Investigation of Surface Roughness in Nanofluid MQL-Assisted Hard Milling of Hardened 9CrSi Steel on a CNC Vertical Machining Center

Hard milling is widely used as an alternative to grinding for machining hardened steels while maintaining high surface quality. This study investigates the influence of cutting parameters on surface roughness during CNC hard milling of hardened 9CrSi steel (56–60 HRC) under CuO nanofluid-assisted minimum quantity lubrication (MQL) conditions. Experiments were conducted on a Mazak VCS-530C vertical machining center using a nano-composite coated carbide end mill. A total of 45 experimental runs were performed by varying cutting speed (Vc), feed per tooth (fz), and depth of cut (d).

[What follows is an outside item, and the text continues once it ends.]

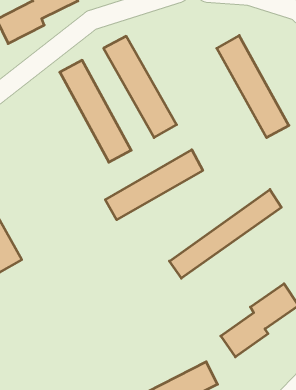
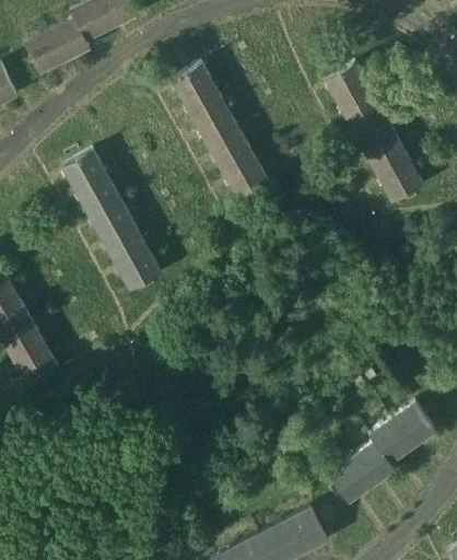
building: [60,60,131,162] -> [63,151,161,290]
building: [105,150,203,220] -> none
building: [169,189,281,278] -> none

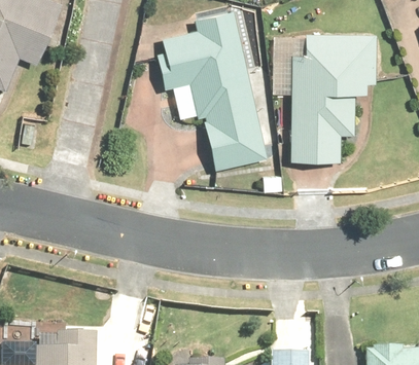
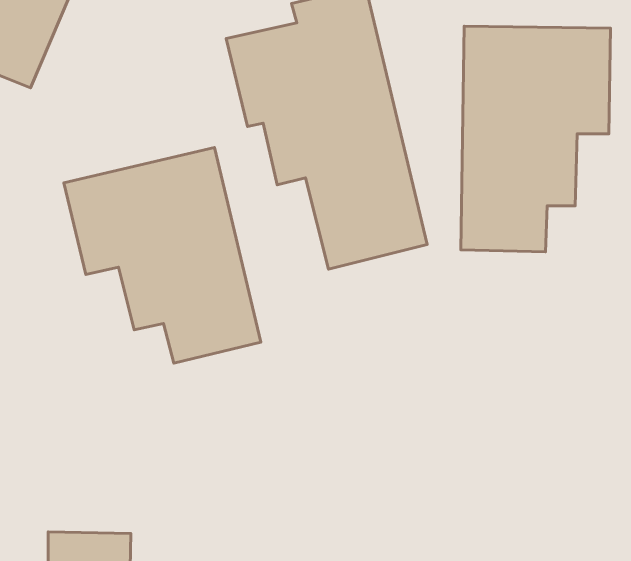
building: none -> [64,147,261,363]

The experimental data were analyzed using the Taguchi signal-to-noise ratio and analysis of variance (ANOVA). The results indicated that feed per tooth was the most influential factor affecting surface roughness, with a contribution of 44.36%, followed by cutting speed (42.22%) and depth of cut (6.74%). The minimum surface roughness of 0.21 μm was achieved at Vc = 150 m/min, fz = 0.02 mm/tooth, and d = 0.10 mm. The findings confirm the effectiveness of CuO nanofluid MQL in improving surface quality during hard milling of hardened 9CrSi steel.